“He stepped down, trying not to look long at her, as if she were the sun, yet he saw her, like the sun, even without looking.”Anna Karenina by Leo Tolstoy
It was a gloomy day. The weather was gray and as it is I was not in my brightest dealing with the crowd at the only small shop of our college just for a cup of tasteless coffee had to pet my irritation. I looked over my shoulders, my eyes searching for a certain friend whom I asked to wait before we both headed for the class but I found her.
She is my batchmate, someone I pain-strikingly crush on from friendzone. She was everything that I lacked and truth to be told no matter how flimy it sounds she was the epitome of what I call perfection.
For a minute, even amidst the angry crowded college students screaming and rushing the shopkeeper to attend to their demands I found myself in an abyss of peace; watching her smile brightly while talking to her friends.
How she put away her hair locks behind her ears to it falling back in its place, how her dimples made themselves visible every time she smiled and how the small mole on her slender neck always got my attention – everything seems to enthrall me. Don’t get me wrong, I am not a pervert!
While I was living in my own cloud nine with thoughts of her, suddenly her eyes fell on me.
My heart skipped a beat.
She smiled and waved and mouthed the words,’ let’s head back to class together!’
And just when I didn’t contemplate that my day could get any better it started to rain, the exact moment I squeezed myself out from the shop. I looked up at the sky but felt a soft hand clutch my arm and pull me under a butterfly printed umbrella.
“Shit! your coffee is wasted”, she said looking at me with her round eyes up so close that I could clearly see her dilated iris.
Coffee? Does that even matter?
My heartbeat was fast, even though the weather was cold I doubted I was sweating from all the tension of her being so close to me under her umbrella which I was holding, have I never felt more glad to be the tall one!

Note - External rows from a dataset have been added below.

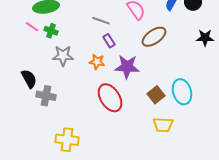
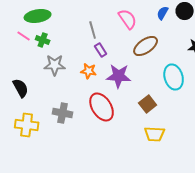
gray line: (101, 21) -> (93, 30), turned 54
cyan ellipse: (182, 92) -> (174, 77), moved
gray cross: (46, 96) -> (63, 113), moved
yellow cross: (67, 140) -> (27, 125), moved

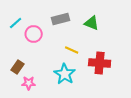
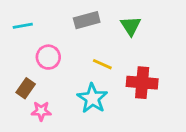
cyan line: (16, 23) -> (23, 26), turned 32
green triangle: (92, 23) -> (131, 26), turned 35
pink circle: (34, 34) -> (48, 57), moved

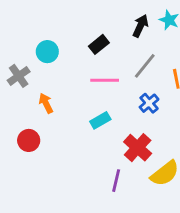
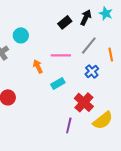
black rectangle: (99, 44) -> (65, 22), moved
orange arrow: (46, 103) -> (38, 66), moved

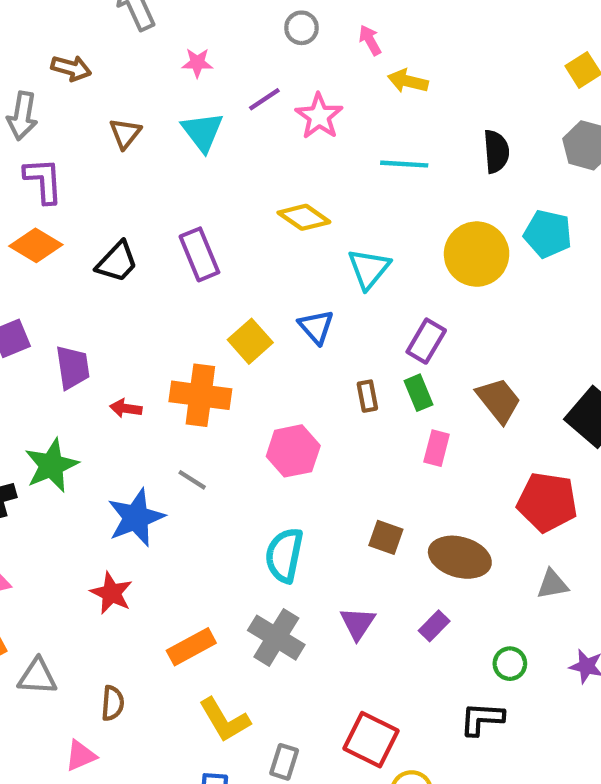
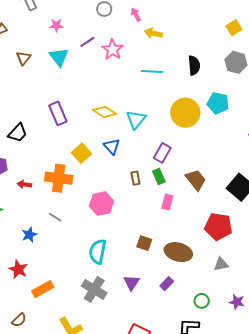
yellow diamond: (304, 217) -> (105, 112), moved
black trapezoid: (117, 262) -> (18, 133), moved
blue star: (136, 518) -> (29, 235), size x0.6
orange rectangle: (191, 647) -> (43, 289), moved
brown semicircle: (113, 703) -> (19, 320), turned 42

We never reached the class that day. I don’t recall how we ended up on the roof – talking and sharing all about our lives to making her laugh at my pathetic jokes. Me being astounded by the fact that her voice was purely melodious in contrast to my barely off-tune cracked voice and her being worried that her hand was so small compared to mine. We walked in the rain synchronizing our footsteps laughing as she complained how long my every step was to me matching her pace; it was one of the best days of my life!
Walking her back to her hostel I decided to muster up all my courage and asked,” Can you help me with something?”
“Yeah, what is it?”, she said and stared back in confusion and all I could do was gape at her like a dying fish.
Clearing my eyes I looked up at the sky wanting to avoid her eyes and confessed,” I like this girl; though I met her just a few weeks ago. I watch her from afar and I know it’s more than just a crush. We do talk at times, share a smile. But I am really afraid that my confession will mess up our friendship if she thought otherwise. What should I do?”
“Ohh, well… (she puts her hand at the back of her neck and looked everywhere but me, did I mess up already?)..umm…are you sure about it?”, she said, looking distant. Her voice was barely audible. I did mess up!
“Well, she is the one controlling my sanity,” I uttered without thinking and her looks fell. Shit! But then she smiled, a slow pained smile.
“Tell her. If she says ‘yes’, you will have the world and if a ‘no’ then you won’t regret letting go, trust me.”
“An one hundred and one percent” she grinned and turned away.
“I love you”
She stopped in her tracks. Her body was stiff and slowly she turned to face me back again. Her sad smile was now full, complete. She held her hands near her chest as if her heart skipped a beat and I knew my answer.